Track 1 for solution: It is possible through the args of git.cmd.Git.execute() method to pass args to subprocess.Popen (see https://gitpython.readthedocs.io/en/stable/reference.html#git.cmd.Git.execute ), and in particular how to redirect stderr (potentially to devnull), but you do not want to silence any error either. Maybe piping it into an 'intermediate stderr' (repiped into the main) silenced if the stream starts with 'Exception ignored'?

Track 2 for solution: There is a kill_after_timeout arg in git.cmd.Git.execute as well, but they indicate it might harm the state of the repo, and you would have to track the timeout value for each call, using e.g. time.time() compared to the start of the global process and the initial timeout value (as opposed to the alarm where it s just one sleep), and let a bit of room for the timeout processed to go through before the alarm triggers the global timeout behavior.

TBN: You may want to print the KeyboardInterrupt and not a time out message if it is an actual KeyboardInterrupt, which happens in parallel mode but in serial mode it would be treated as the end of the alarm (I did not check). This would be another issue but it is related.

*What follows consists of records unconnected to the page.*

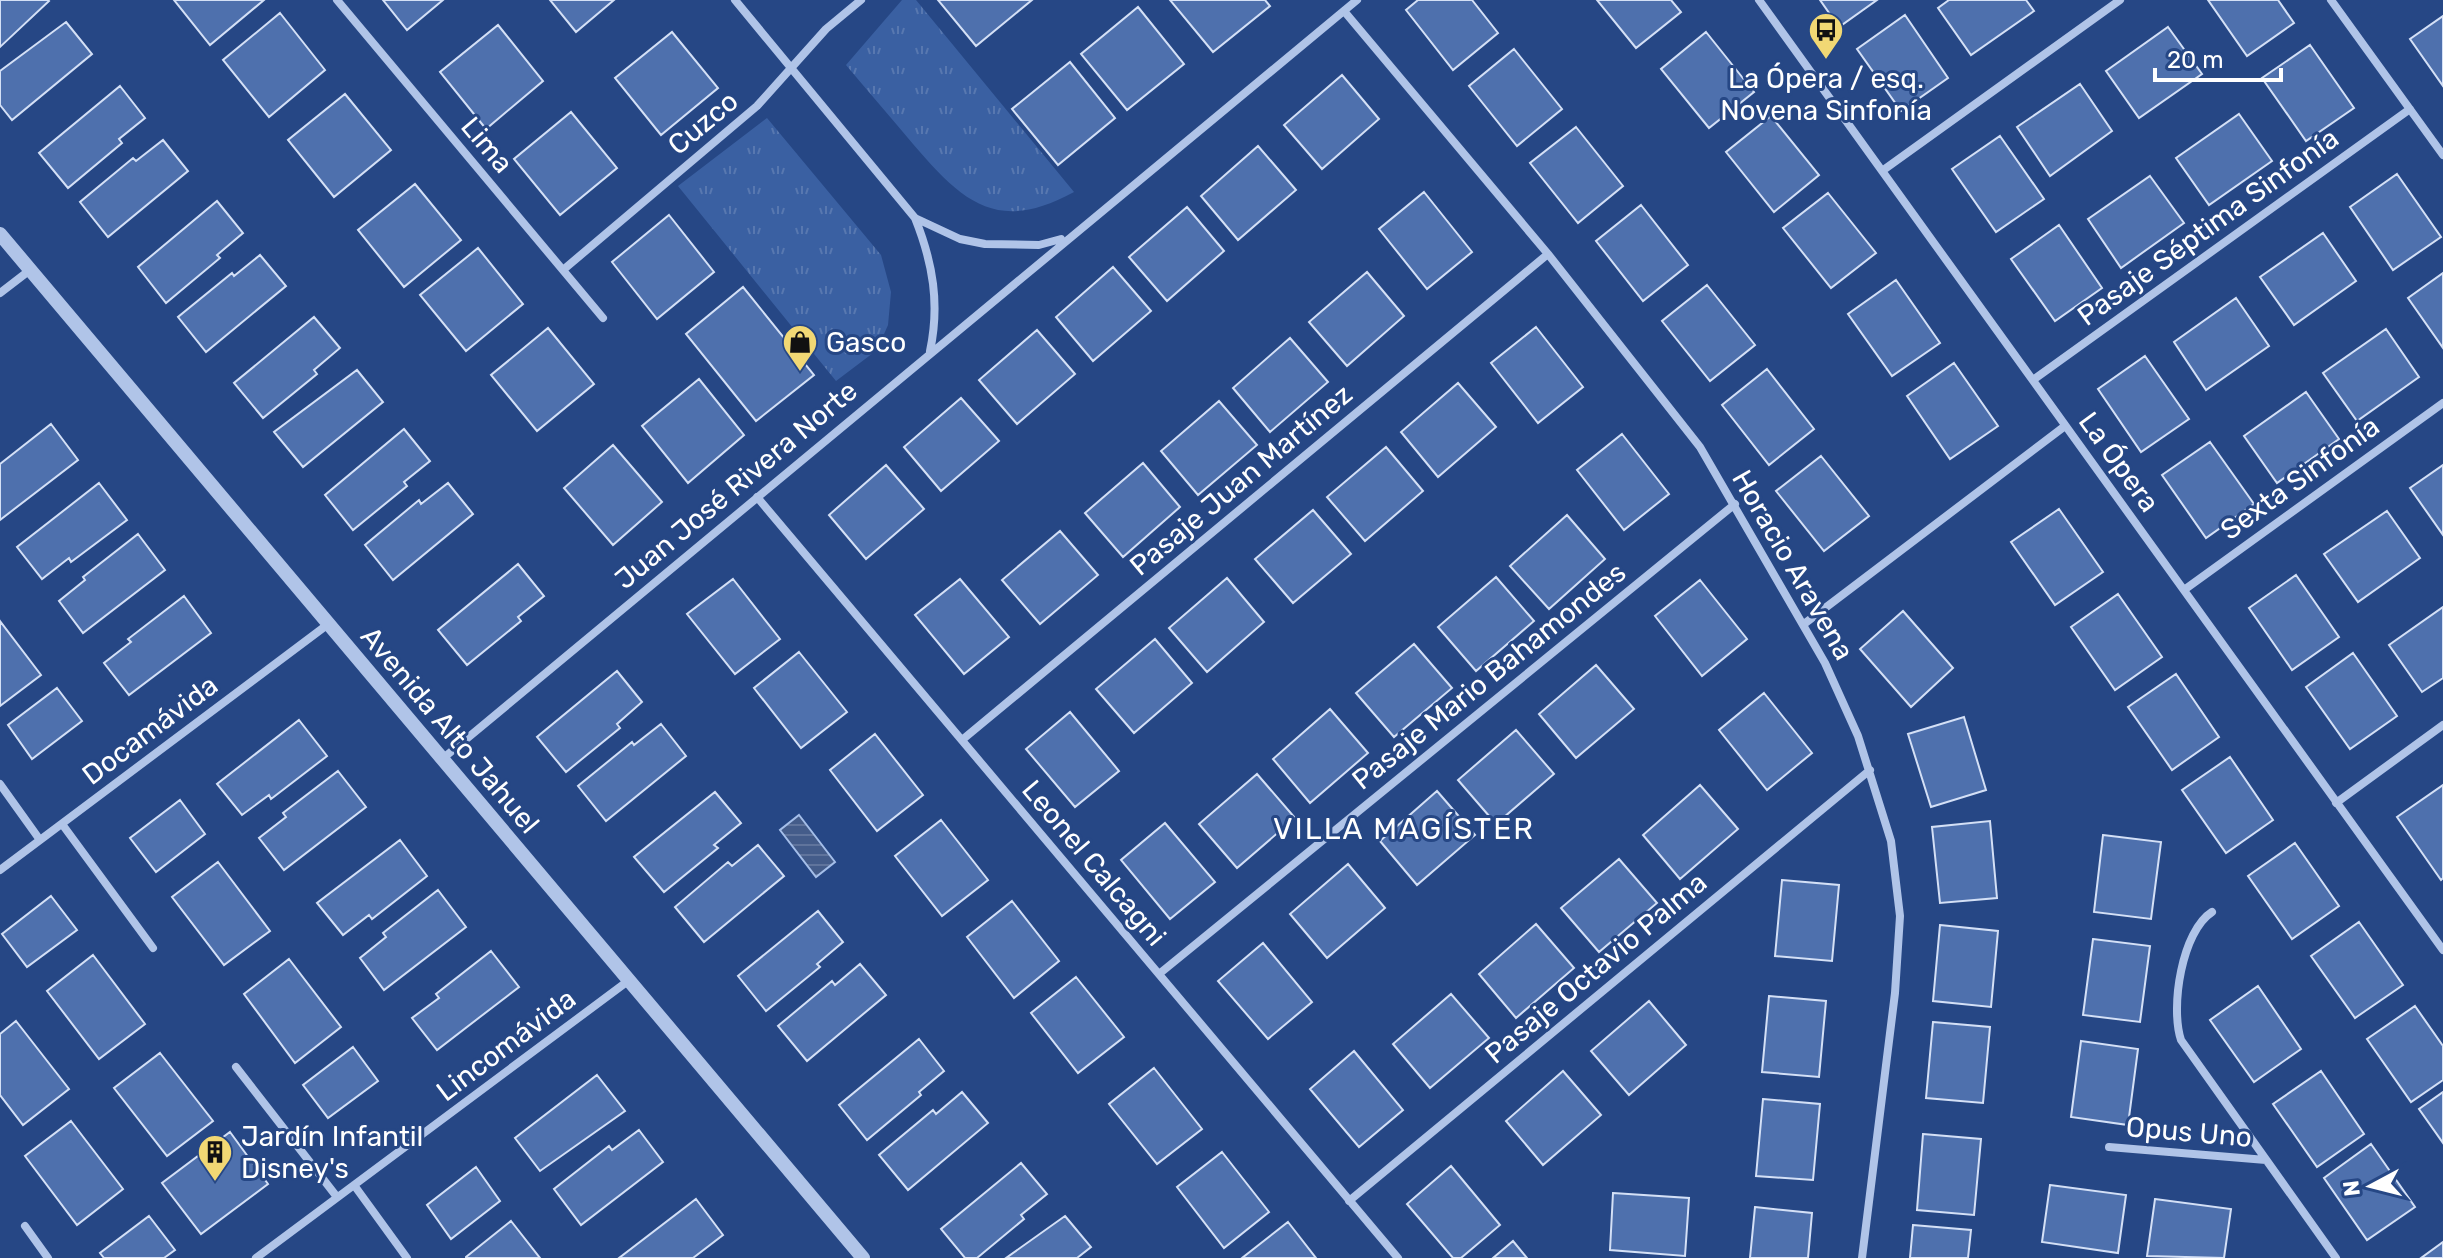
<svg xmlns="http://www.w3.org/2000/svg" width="2443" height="1258" viewBox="0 0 2443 1258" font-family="Rubik,sans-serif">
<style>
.grass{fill:url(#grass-tufts)}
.water{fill:url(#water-rules);stroke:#a4bee9;stroke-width:2}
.building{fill:#4e70ad;stroke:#d4e0f6;stroke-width:2}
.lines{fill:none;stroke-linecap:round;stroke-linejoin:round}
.minor{stroke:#b0c4e8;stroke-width:8}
.tertiary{stroke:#b0c4e8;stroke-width:14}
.labels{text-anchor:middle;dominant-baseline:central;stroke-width:6;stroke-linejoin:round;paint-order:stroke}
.poi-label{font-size:28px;fill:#fff;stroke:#264785;text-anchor:start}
.street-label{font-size:28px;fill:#fff;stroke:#264785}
.neighbourhood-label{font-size:30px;letter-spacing:2px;fill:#fff;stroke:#264785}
</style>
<defs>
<pattern id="grass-tufts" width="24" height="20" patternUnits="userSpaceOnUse" patternTransform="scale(2)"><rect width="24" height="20" fill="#3a60a2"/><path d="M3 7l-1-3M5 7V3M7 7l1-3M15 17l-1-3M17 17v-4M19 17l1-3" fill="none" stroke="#5878b0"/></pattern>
<pattern id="water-rules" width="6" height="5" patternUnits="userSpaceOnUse" patternTransform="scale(2)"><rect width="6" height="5" fill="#445c8a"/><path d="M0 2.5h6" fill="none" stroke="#60749c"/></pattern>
</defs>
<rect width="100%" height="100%" fill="#264785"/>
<path class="grass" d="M902,0H916L1074,192C997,234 963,202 913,144C891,118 868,91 846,65Z
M767,118L881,255L891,292L888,325L877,350L836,381L678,186Z"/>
<path class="water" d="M799,815L835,862L816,877L780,830Z"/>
<path class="building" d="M0,0H48L49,1L0,47Z
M174,0H264L210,45Z
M383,0H443L407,30Z
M550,0H614L576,32Z
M938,0H1032L976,46Z
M1170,0H1265L1270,6L1213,52Z
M1418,0H1472L1498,33L1453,70L1406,10Z
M1597,0H1671L1681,12L1636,48Z
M1820,0H1877L1839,27Z
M1949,0H2026L2034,11L1971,55L1938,8Z
M2208,0H2278L2294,23L2247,56Z
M1138,7L1184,64L1127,110L1081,54Z
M280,13L325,70L269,117L223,60Z
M1905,15L1948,78L1901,111L1857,49Z
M2443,16V86L2410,39Z
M66,22L92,54L12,120L0,105V71Z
M498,25L543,81L486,129L440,72Z
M2168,27L2202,74L2139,118L2106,71Z
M672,32L718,88L661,135L615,78Z
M1706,32L1754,92L1709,128L1661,69Z
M2310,45L2354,108L2306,141L2262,78Z
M1514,49L1562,109L1517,146L1469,86Z
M1070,62L1115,118L1058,165L1012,109Z
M1342,75L1379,119L1322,169L1284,125Z
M2080,84L2112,131L2050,176L2017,127Z
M120,86L145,118L119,139L122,143L68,188L39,153Z
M345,94L391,150L334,197L288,140Z
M571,112L617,168L560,215L514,159Z
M2239,114L2272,161L2209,205L2176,158Z
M1771,116L1819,175L1774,212L1726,152Z
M1576,127L1623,186L1578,223L1530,163Z
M2000,136L2044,199L1996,232L1952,169Z
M163,140L188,171L108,237L80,202L133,158L136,161Z
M1258,146L1296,190L1238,240L1201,196Z
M2397,174L2441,237L2393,270L2350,207Z
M2150,176L2184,223L2121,268L2088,219Z
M415,184L461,240L404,287L358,230Z
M1424,192L1472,252L1427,289L1379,229Z
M1828,193L1876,253L1831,288L1783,228Z
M217,201L243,233L217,255L220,258L166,303L138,267Z
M1641,205L1688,265L1643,301L1596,241Z
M1187,207L1224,251L1167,301L1129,257Z
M669,215L714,272L657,319L612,262Z
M2059,225L2102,288L2055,321L2011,259Z
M2323,233L2356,281L2294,325L2260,277Z
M478,248L523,304L466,351L420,295Z
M260,255L286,286L206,352L178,317L232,273L234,276Z
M1113,267L1151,311L1093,361L1056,317Z
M1367,272L1404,316L1347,366L1309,322Z
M2443,273V348L2408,298Z
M1896,280L1940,343L1892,376L1848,314Z
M1707,285L1755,345L1710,381L1662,321Z
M743,287L814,375L756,421L686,334Z
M2236,298L2269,346L2206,390L2174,342Z
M314,317L340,348L314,370L317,374L263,418L234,383Z
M1536,327L1583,387L1538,423L1491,363Z
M548,328L594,384L537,431L491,375Z
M2386,329L2419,377L2357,421L2323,373Z
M1037,330L1075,374L1017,424L979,380Z
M1290,338L1328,382L1270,432L1233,388Z
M2145,356L2189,419L2141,452L2098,389Z
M1954,363L1998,426L1950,459L1907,396Z
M1767,369L1814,429L1769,465L1722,405Z
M357,370L383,402L303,467L274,432Z
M699,379L744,435L688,483L642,426Z
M1458,383L1496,427L1438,477L1401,432Z
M2306,392L2339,439L2277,483L2244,436Z
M961,398L999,441L941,491L904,447Z
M1219,401L1257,445L1198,495L1161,451Z
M51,424L78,460L0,520V464Z
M404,429L430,461L404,482L407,486L353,530L325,495Z
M1622,434L1669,494L1624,530L1577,470Z
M2210,442L2254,504L2206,538L2162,475Z
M613,445L662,502L613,545L564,488Z
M1386,447L1423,491L1365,541L1327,497Z
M1821,456L1869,516L1824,551L1776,491Z
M1143,463L1180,507L1123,557L1085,513Z
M886,465L924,509L866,559L829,515Z
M2443,465V535L2410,488Z
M99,483L127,520L71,562L69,558L42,579L17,547Z
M448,483L473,514L393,580L365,545L419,500L421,504Z
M2059,509L2103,572L2055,605L2011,542Z
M1313,510L1351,554L1293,603L1255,559Z
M2387,511L2420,558L2358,602L2324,554Z
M1567,515L1605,559L1549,609L1510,566Z
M1060,531L1098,575L1040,624L1002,580Z
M138,534L165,570L83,633L59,601L85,580L83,577Z
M518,564L544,596L518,617L521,621L467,665L438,630Z
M2296,575L2339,637L2292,670L2249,608Z
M1496,577L1534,621L1476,671L1438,627Z
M1227,578L1264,622L1207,672L1169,628Z
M733,579L780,639L735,674L687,614Z
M960,579L1009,637L964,674L915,615Z
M1700,580L1747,639L1702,676L1655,616Z
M2118,594L2162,657L2115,690L2071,627Z
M184,596L211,633L129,695L104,663L131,642L128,639Z
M2443,607V678L2422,692L2389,645Z
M1903,611L1953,668L1911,707L1860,649Z
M0,621L41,675L0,706Z
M1155,639L1192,683L1134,733L1096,689Z
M1414,644L1452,688L1394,737L1356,693Z
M799,652L847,712L801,748L754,688Z
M2353,653L2397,716L2350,749L2306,687Z
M1596,665L1634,709L1576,758L1539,714Z
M617,671L642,702L617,724L620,728L566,772L537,737Z
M2176,674L2219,737L2172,770L2128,707Z
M57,688L82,721L32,759L8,725Z
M1764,693L1812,753L1767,790L1719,730Z
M1330,709L1368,753L1310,803L1273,759Z
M1070,712L1119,771L1075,807L1026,749Z
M1964,717L1986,790L1931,807L1908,734Z
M299,720L327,756L271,799L269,795L242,815L217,784Z
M661,724L686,756L606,821L578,786L632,742L634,745Z
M1516,730L1554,774L1496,824L1458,780Z
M875,734L923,795L877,831L830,770Z
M2230,757L2273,820L2226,853L2182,790Z
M338,771L366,807L284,870L259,838L286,817L283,813Z
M1257,774L1295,818L1237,868L1199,824Z
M1700,785L1738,829L1680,879L1643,835Z
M2443,785V878L2441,880L2397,817Z
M1437,791L1475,835L1417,885L1380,841Z
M715,792L741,823L714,845L718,848L664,892L634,857Z
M180,800L205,834L156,872L130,838Z
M941,820L988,880L942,916L895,856Z
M1990,821L1997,898L1940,903L1932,827Z
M1165,823L1215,882L1170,919L1121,860Z
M2103,835L2161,842L2151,919L2094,912Z
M400,840L427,876L372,919L369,915L343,935L317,903Z
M2295,843L2339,906L2292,939L2248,876Z
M758,845L784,876L704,942L675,907L728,862L732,866Z
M1619,859L1657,903L1599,952L1561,908Z
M218,862L270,931L224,965L172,897Z
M1348,864L1385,908L1327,958L1290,914Z
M1782,880L1839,885L1832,961L1775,956Z
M438,890L466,927L384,990L360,958L386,937L383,933Z
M51,896L77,930L27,967L2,934Z
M1012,901L1059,961L1014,998L967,937Z
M818,911L843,942L817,964L820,967L766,1011L738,976Z
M2359,922L2403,985L2355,1018L2311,956Z
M1536,924L1574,968L1516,1018L1479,974Z
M1940,925L1998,931L1991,1007L1933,1001Z
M2093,939L2150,946L2140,1022L2083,1015Z
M1263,943L1312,1002L1268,1039L1218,981Z
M491,951L519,987L437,1050L412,1018L439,998L436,994Z
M93,955L145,1024L99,1059L47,991Z
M289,959L341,1027L295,1063L244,994Z
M860,964L886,995L807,1061L778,1026L832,981L835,985Z
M1076,977L1124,1037L1078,1073L1031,1013Z
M2258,986L2301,1049L2254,1082L2210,1020Z
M1451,994L1489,1038L1430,1088L1393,1044Z
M1769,996L1826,1001L1819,1077L1762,1072Z
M1649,1001L1686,1045L1629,1095L1591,1051Z
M2415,1006L2443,1046V1080L2411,1102L2367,1039Z
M16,1021L69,1089L23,1125L0,1095V1034Z
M1933,1022L1990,1027L1983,1103L1926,1098Z
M919,1039L944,1071L919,1092L921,1095L867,1140L839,1105Z
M2081,1041L2138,1049L2128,1125L2071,1117Z
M353,1047L378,1081L328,1118L303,1085Z
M1354,1051L1403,1110L1359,1147L1310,1089Z
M160,1053L213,1121L167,1156L114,1088Z
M1154,1068L1202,1129L1157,1164L1109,1104Z
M1563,1071L1601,1115L1543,1165L1506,1121Z
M2321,1071L2364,1134L2317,1167L2273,1104Z
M597,1075L625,1111L540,1171L515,1138Z
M962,1092L988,1123L908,1190L879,1155L933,1110L936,1114Z
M2443,1092V1143L2419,1109Z
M1763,1099L1820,1104L1813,1180L1756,1176Z
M71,1121L123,1189L77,1225L25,1156Z
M639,1130L663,1162L581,1225L554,1189L609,1146L612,1150Z
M230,1132L268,1184L201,1234L162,1183Z
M1923,1134L1981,1139L1974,1215L1917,1210Z
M2371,1144L2415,1207L2367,1240L2324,1178Z
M1222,1152L1269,1212L1224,1248L1177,1187Z
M1021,1163L1047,1194L1021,1215L1024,1219L977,1258H965L941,1229Z
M1451,1166L1500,1225L1461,1258H1453L1407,1204Z
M476,1167L500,1201L451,1239L427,1205Z
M2050,1185L2126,1195L2118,1253L2042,1242Z
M1613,1193L1689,1198L1685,1256L1610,1250Z
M696,1199L723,1235L693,1258H619Z
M2155,1199L2231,1209L2224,1258L2147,1256Z
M1755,1207L1812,1213L1808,1258H1750Z
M149,1216L175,1250L164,1258H104L100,1253Z
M1065,1216L1091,1247L1077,1258H1006Z
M511,1221L540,1258H466V1257Z
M1288,1222L1316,1258H1242Z
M1913,1225L1971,1230L1968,1258H1910Z
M1513,1241L1527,1258H1493Z
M2443,1242V1258H2421Z"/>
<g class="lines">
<path class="minor" d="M337,0L603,318
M735,0L915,218L960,239L985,244L1039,245L1061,239
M1759,0L2443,950
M2331,0L2443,155
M1344,11L1548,254L1700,447L1825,663L1858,736L1891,841L1900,916L1895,993L1862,1258
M1882,171L2120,0
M915,218C933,263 940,304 930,351
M563,270L757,106L826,29L861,0
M0,293L30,270
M2033,380L2410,109
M757,497L1398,1258
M2184,590L2443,403
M1804,624L2065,426
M962,740L1548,254
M441,760L1357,0
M0,784L40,840
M2336,803L2443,725
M62,824L153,948
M0,870L327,625
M2212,912C2182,931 2170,1007 2181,1040L2336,1258
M1159,974L1735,504
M236,1067L337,1197
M2109,1147L2266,1160
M354,1185L407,1258
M1349,1201L1870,770
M25,1226L48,1258
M256,1258L628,981"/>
<path class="tertiary" d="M0,234L863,1258"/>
</g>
<defs>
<g id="bus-pin" transform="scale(1.8)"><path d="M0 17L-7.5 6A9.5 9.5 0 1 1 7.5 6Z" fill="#f1d874" stroke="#264785"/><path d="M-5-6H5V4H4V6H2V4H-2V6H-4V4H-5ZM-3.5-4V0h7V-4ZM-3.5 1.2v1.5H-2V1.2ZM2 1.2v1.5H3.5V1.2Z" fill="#111"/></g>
<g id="shop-pin" transform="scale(1.8)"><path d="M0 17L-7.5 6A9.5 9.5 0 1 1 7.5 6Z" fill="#f1d874" stroke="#264785"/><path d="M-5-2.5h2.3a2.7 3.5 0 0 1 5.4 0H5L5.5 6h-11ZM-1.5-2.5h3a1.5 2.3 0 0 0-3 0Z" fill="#111"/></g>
<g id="building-pin" transform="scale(1.8)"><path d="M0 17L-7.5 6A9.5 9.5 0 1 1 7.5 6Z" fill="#f1d874" stroke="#264785"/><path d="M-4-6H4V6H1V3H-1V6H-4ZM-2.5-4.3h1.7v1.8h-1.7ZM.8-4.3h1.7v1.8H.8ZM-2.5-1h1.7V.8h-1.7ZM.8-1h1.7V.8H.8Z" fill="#111"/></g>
</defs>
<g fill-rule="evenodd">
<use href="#bus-pin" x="1826" y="30"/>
<use href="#shop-pin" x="800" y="342"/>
<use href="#building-pin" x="215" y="1152"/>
</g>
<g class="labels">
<g class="poi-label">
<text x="1826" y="78" text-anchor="middle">La Ópera / esq.<tspan x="1826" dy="32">Novena Sinfonía</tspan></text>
<text x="826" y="342">Gasco</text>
<text x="241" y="1136">Jardín Infantil<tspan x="241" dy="32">Disney's</tspan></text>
</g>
<g class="street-label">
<text transform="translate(703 123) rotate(-40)">Cuzco</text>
<text transform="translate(487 145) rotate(50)">Lima</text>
<text transform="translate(2208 227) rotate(-36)">Pasaje Séptima Sinfonía</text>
<text transform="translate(2119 462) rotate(54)">La Ópera</text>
<text transform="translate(2300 478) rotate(-36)">Sexta Sinfonía</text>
<text transform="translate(1241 480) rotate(-40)">Pasaje Juan Martínez</text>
<text transform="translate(736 485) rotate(-40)">Juan José Rivera Norte</text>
<text transform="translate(1793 565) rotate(60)">Horacio Aravena</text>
<text transform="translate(1489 676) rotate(-39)">Pasaje Mario Bahamondes</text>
<text transform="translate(150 730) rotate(-37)">Docamávida</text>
<text transform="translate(450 730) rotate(50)">Avenida Alto Jahuel</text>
<text transform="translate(1094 863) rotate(50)">Leonel Calcagni</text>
<text transform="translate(1596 968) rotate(-40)">Pasaje Octavio Palma</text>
<text transform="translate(506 1045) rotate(-37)">Lincomávida</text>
<text transform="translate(2189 1132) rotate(5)">Opus Uno</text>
</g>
<g class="neighbourhood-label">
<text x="1404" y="829">VILLA MAGÍSTER</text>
</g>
</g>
<g transform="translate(2371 1186) rotate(263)" stroke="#264785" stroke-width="6" paint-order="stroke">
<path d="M0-6L14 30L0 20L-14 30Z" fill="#ffffff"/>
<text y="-12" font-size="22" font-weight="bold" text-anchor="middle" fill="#ffffff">N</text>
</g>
<path d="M2155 68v12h126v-12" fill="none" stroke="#ffffff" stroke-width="4"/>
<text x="2167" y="68" font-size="24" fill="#ffffff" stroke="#264785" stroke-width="6" paint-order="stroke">20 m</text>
</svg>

NB: For easy reproduction of the issue (with no_of_processes so that one can test easily also the serial case):

import git2net
import os
import shutil

github_url = 'gotec/git2net'
git_repo_dir = 'git2net_test'
sqlite_db_file = 'git2net.db'

git2net.mine_github(github_url, git_repo_dir, sqlite_db_file,no_of_processes=2,timeout=0.001)
gotec commented 1 year ago

Hi William

Thanks a lot for reminding me of this!

Redirecting the stderr via an argument of git.cmd.Git.execute() to subprocess.Popen() is unfortunately not possible, as it is automatically set by git.cmd.Git.execute() and cannot be overwritten.

After some exploration, I found a way to achieve the same using contextlib.redirect_stderr(). While doing so, I also replaced the previous timeout implementation using the ThreadingTimeout context manager from stopit. As you also suggested, I then parsed the redirected stderr manually, raising it as an exception if it is not an ignored exception.

The current solution has many benefits over the old code, including:

  1. Getting rid of all the try-except statements.
  2. Eliminating the "ignored exception in" messages.
  3. Allowing a KeyboardInterrupt to be differentiated from a TimeoutException.

I have committed these changes with 9c88c8c211a98641a88248a6fb6abd7f92ac04ff, so feel free to try them out! From my understanding, they should work on all platforms (i.e., retaining Windows compatibility (which was the reason why I switched from signals to threads in 8a5d405bc8263b6f482f9e6c38534023de8956e5), however I still have to validate this.

Cheers Christoph

wschuell commented 1 year ago

Cool solution, thanks! I tested with the example above, I confirm that I get the expected behavior (for all timeouts and for the KeyboardInterrupt), under Linux.